そんな膨大な力を若い世界樹の苗が受け止めきれるはずがない。そこで世界樹は受け止めきれない分を世界樹にもっとも親和性のあるリリーに授けたのだ。リリーは世界樹に愛された乙女ではない。リリーそのものが世界樹となったのだ。
リリーの持つ世界樹の力は本来9つの世界を有する世界樹の世界の2つ分の力に匹敵する。もうリリーの寿命はこの星が滅ぶその時まで伸びてしまった。もうこの世界の誰とも同じ時間を共有しない。
「私はあなたと生きた時間だけを思い出に生きて行く。もう誰も愛することはない。ねぇ…ミチナガくん…お願い……」
「…すまない。それでも俺にはやらなくちゃならないことがあるんだ。…これはもう俺一人の願いじゃないんだ。この願いには…大勢の想いが、命が込められているんだ。」
ミチナガはそれでもリリーを拒んだ。しかしリリーの表情にショックはない。こうなることを予期していた。きっとミチナガならこう答えると。それがリリーの愛したミチナガという男だと。だから既にリリーは覚悟ができている。
「わかった。わかったわミチナガくん。じゃあせめて…せめて今日だけでも…太陽が再び登ってくるその時までは…私をあなたのものにして…」
「ああ、わかった。今日だけは俺は君だけのものだ……」
ミチナガとリリーは顔を寄せ合い、唇を重ねる。ほんのわずかにしか触れ合わぬ唇は震えていた。緊張か喜びか、はたまた恐怖か。そして再び離れた二人は目を開いて相手の表情を見る。

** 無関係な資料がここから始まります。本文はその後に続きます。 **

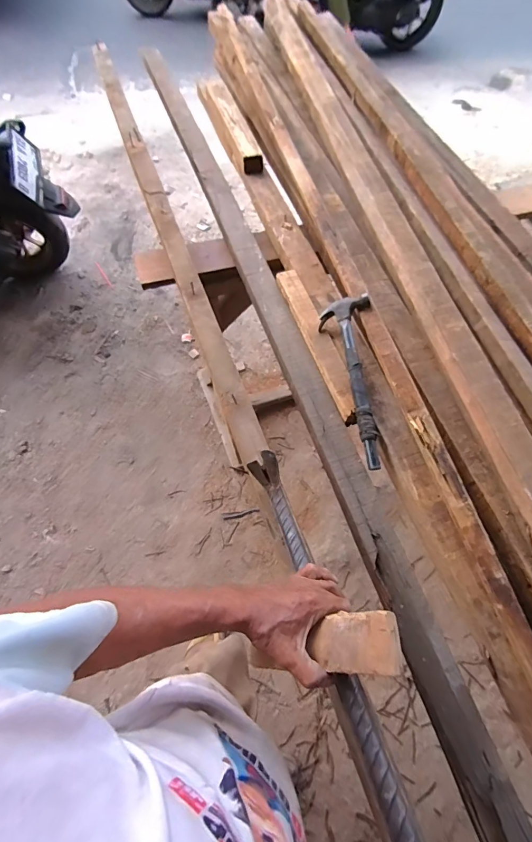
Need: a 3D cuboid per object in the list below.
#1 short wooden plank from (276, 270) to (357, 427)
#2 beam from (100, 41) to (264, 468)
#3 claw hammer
[{"bbox_3d":[0.107,-0.168,0.790,0.048,0.028,0.377,-17,66,-10],"label":"short wooden plank"},{"bbox_3d":[-0.236,-0.488,0.914,0.052,0.037,1.328,-17,66,-10],"label":"beam"},{"bbox_3d":[0.156,-0.082,0.711,0.090,0.063,0.334,1,64,-1],"label":"claw hammer"}]

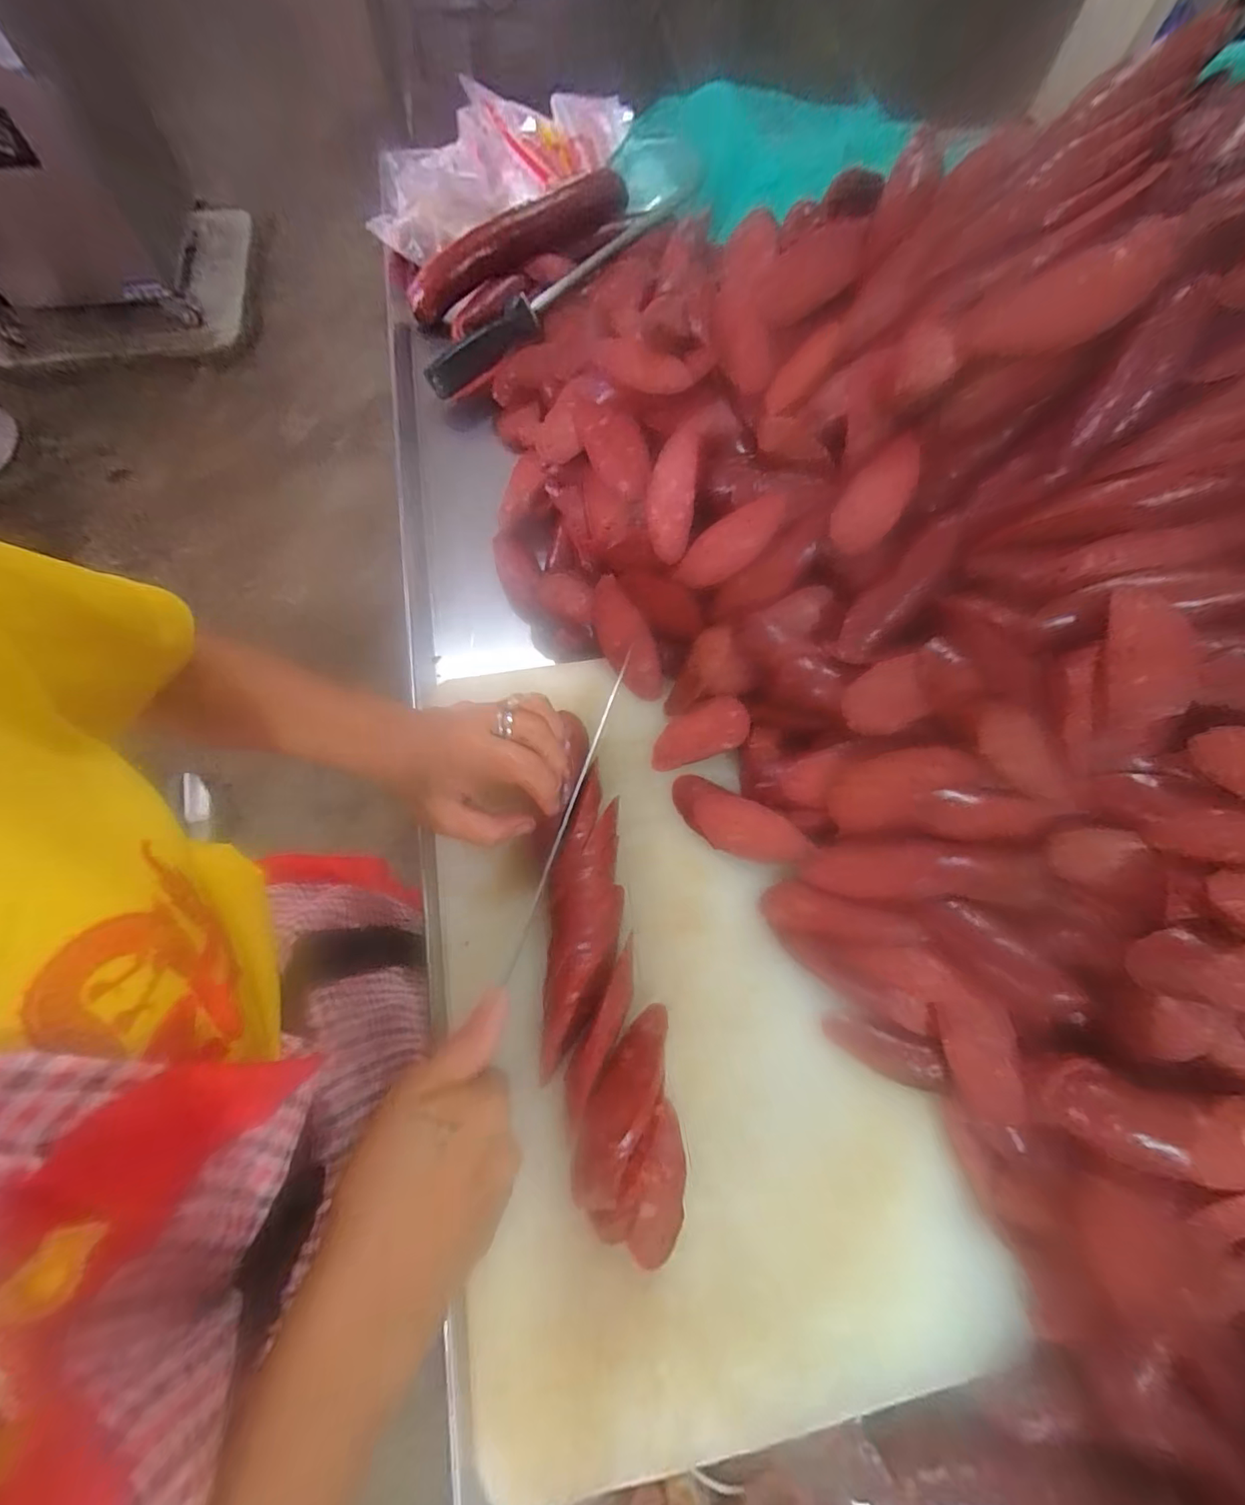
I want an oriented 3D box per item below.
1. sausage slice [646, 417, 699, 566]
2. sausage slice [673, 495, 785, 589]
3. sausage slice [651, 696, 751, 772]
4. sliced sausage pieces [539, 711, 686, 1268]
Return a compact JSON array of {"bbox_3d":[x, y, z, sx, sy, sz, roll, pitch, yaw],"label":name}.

リリーは泣いていた。そしてミチナガも泣いていた。肩を震わせ、声を出さずにミチナガは泣いていた。そんなミチナガを強く、そして優しく抱きしめたリリーは再びミチナガと唇を重ねる。
『ポチ・…これ以上はお邪魔だね。退散退散っと。』
ポチはその場からすぐさま立ち去る。今だけは二人だけの世界だ。誰にも邪魔はできない。